[Dataset records]

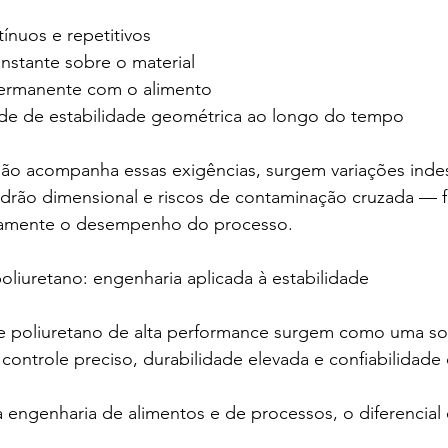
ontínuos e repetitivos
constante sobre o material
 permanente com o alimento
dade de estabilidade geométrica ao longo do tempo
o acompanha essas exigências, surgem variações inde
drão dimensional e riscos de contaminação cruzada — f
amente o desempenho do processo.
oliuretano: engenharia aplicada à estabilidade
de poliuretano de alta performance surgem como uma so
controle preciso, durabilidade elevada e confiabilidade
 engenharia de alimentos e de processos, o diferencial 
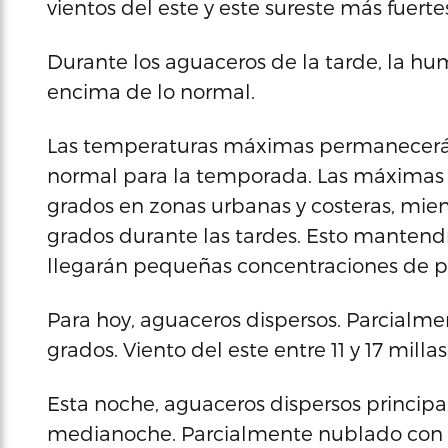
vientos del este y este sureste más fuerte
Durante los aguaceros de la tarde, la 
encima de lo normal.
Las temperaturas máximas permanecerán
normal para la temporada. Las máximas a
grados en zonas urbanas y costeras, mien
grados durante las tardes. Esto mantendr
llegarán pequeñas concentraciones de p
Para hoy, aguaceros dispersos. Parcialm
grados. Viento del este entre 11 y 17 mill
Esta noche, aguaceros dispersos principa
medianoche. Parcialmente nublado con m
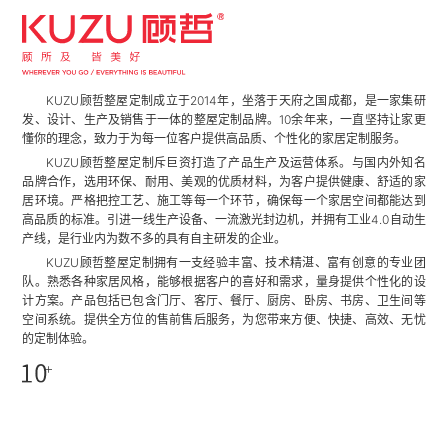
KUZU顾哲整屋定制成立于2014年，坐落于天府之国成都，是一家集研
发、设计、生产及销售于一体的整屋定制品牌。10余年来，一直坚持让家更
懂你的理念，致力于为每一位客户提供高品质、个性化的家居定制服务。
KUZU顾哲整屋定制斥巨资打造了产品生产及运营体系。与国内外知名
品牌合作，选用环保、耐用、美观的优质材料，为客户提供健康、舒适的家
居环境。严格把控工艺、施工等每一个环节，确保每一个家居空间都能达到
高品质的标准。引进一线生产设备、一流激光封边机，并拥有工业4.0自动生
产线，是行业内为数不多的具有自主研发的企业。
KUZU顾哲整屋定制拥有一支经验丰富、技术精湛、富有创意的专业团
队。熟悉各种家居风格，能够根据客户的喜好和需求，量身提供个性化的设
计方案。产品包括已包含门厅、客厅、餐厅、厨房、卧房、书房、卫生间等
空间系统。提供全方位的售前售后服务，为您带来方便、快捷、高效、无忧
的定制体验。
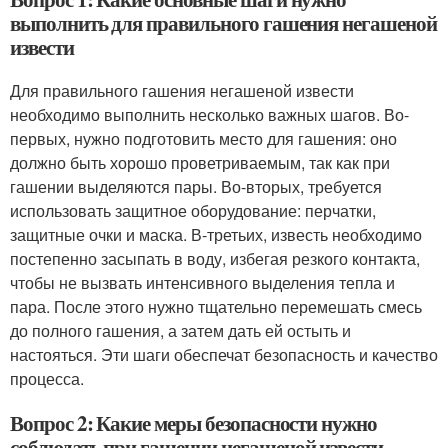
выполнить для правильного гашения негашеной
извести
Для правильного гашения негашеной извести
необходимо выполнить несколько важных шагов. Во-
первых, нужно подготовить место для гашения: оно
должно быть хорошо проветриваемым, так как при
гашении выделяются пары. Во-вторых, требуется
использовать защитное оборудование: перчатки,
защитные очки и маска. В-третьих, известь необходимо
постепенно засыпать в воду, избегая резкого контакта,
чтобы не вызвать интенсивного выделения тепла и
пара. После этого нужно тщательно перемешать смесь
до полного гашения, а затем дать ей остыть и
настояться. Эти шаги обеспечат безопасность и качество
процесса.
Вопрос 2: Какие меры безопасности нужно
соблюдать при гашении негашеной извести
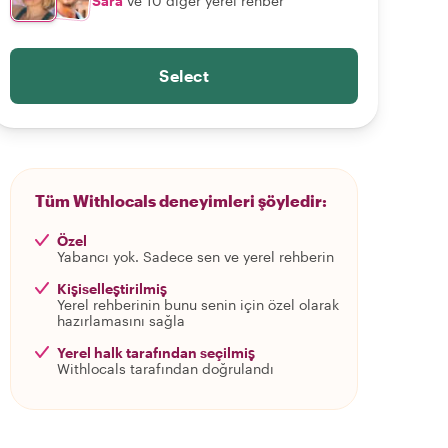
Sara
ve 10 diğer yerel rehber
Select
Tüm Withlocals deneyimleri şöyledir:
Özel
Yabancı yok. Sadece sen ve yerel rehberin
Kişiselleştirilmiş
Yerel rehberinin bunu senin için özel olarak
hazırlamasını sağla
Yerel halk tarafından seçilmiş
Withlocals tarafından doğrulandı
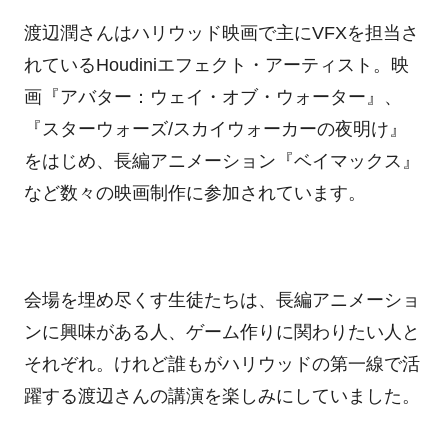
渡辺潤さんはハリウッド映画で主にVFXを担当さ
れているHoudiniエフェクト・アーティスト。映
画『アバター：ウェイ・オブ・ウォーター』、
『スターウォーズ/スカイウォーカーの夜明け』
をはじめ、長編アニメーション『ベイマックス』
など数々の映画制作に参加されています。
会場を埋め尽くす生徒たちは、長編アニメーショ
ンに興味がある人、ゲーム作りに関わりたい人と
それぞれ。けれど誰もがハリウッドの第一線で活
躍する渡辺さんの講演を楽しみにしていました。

[/Dataset records]
[Dataset records]

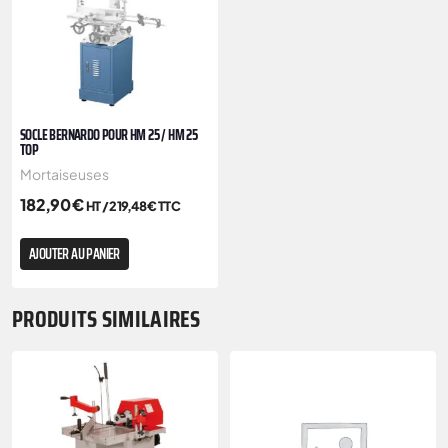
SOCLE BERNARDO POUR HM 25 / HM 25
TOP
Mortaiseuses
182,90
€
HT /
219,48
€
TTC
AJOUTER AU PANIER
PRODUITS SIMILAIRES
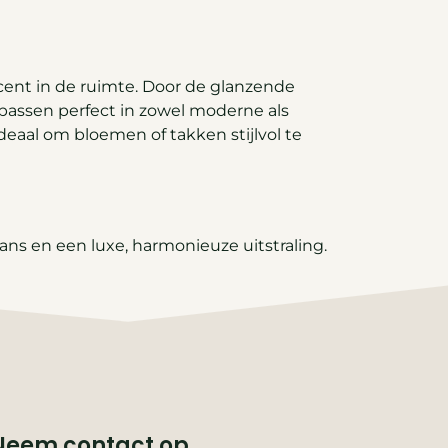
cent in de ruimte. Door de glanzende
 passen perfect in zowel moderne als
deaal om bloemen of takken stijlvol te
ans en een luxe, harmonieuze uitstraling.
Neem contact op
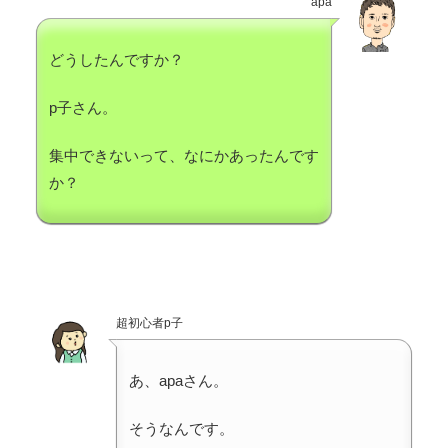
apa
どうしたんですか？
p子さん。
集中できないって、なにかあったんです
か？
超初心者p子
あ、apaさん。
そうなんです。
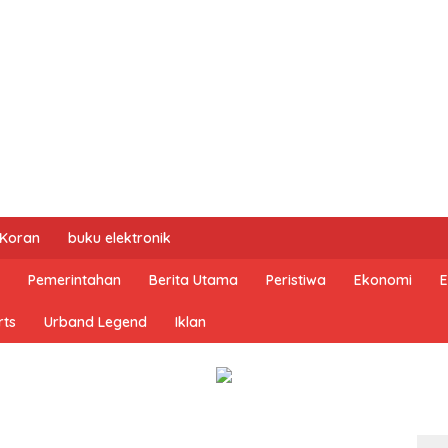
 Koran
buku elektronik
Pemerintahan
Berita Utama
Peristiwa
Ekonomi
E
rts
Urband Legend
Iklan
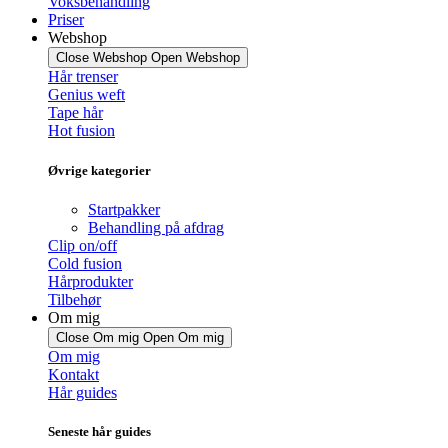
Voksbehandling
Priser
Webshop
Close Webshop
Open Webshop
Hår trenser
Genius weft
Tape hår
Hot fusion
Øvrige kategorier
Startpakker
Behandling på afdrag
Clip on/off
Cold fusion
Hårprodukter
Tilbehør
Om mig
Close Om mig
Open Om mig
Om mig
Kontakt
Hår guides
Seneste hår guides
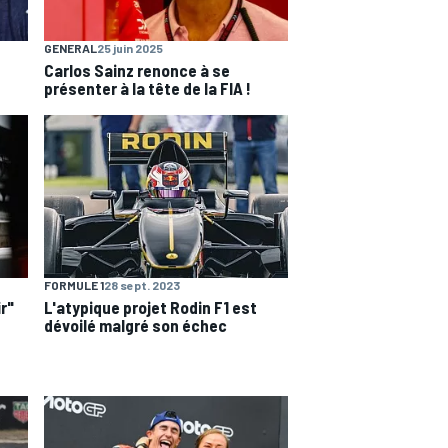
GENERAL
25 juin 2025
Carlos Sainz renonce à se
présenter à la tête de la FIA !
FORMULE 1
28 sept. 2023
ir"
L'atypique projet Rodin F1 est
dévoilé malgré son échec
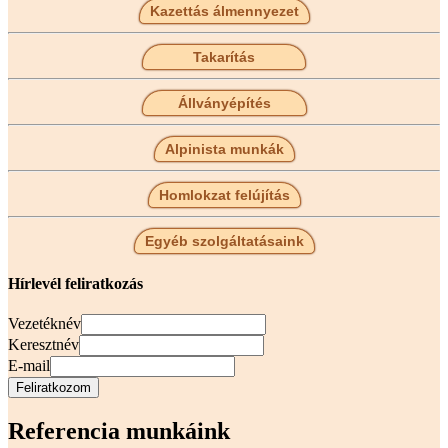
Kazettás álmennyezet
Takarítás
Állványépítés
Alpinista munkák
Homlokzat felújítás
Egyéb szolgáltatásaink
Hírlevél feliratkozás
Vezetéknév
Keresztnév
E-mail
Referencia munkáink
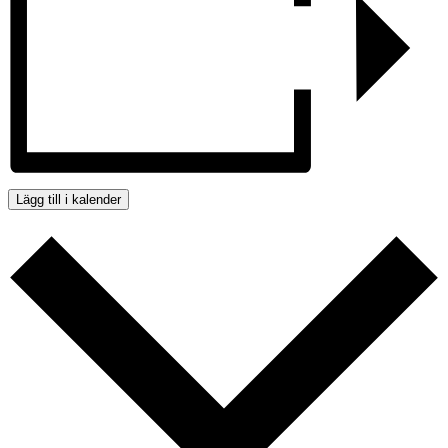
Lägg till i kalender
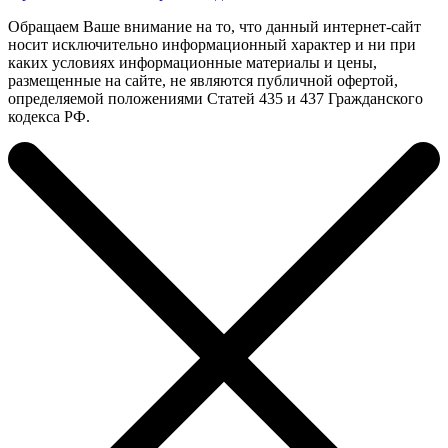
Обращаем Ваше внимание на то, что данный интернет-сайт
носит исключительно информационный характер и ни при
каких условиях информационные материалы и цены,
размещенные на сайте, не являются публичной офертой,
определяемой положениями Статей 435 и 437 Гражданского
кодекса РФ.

[/Dataset records]
[Dataset records]

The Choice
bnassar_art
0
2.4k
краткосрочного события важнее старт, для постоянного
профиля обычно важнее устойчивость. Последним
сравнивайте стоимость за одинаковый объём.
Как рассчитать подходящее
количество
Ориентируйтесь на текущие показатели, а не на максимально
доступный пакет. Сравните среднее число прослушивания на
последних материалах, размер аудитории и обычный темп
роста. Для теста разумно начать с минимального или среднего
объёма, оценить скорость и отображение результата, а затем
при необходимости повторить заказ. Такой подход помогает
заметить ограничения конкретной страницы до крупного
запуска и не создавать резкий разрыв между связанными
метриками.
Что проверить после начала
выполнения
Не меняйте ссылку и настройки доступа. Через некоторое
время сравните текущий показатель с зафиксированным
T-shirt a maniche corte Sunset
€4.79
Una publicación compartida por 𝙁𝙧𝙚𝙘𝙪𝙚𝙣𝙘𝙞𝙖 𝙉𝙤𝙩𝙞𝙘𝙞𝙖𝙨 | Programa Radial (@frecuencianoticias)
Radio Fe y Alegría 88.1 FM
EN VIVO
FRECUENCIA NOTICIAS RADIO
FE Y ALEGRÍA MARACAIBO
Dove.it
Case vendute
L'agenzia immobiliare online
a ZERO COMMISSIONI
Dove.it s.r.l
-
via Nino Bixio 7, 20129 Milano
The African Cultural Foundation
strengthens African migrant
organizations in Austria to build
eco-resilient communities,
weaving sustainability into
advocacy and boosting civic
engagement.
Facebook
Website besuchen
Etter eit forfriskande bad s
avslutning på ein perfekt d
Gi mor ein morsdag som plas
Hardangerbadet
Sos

[/Dataset records]

Copy everything from the line containing "ontínuos e repetitivos" down to the line containing "engenharia de alimentos", swapping "durabilidade" for "resistência" and keeping all else the same.

Problem solution:
ontínuos e repetitivos
constante sobre o material
 permanente com o alimento
dade de estabilidade geométrica ao longo do tempo
o acompanha essas exigências, surgem variações inde
drão dimensional e riscos de contaminação cruzada — f
amente o desempenho do processo.
oliuretano: engenharia aplicada à estabilidade
de poliuretano de alta performance surgem como uma so
controle preciso, resistência elevada e confiabilidade
 engenharia de alimentos e de processos, o diferencial 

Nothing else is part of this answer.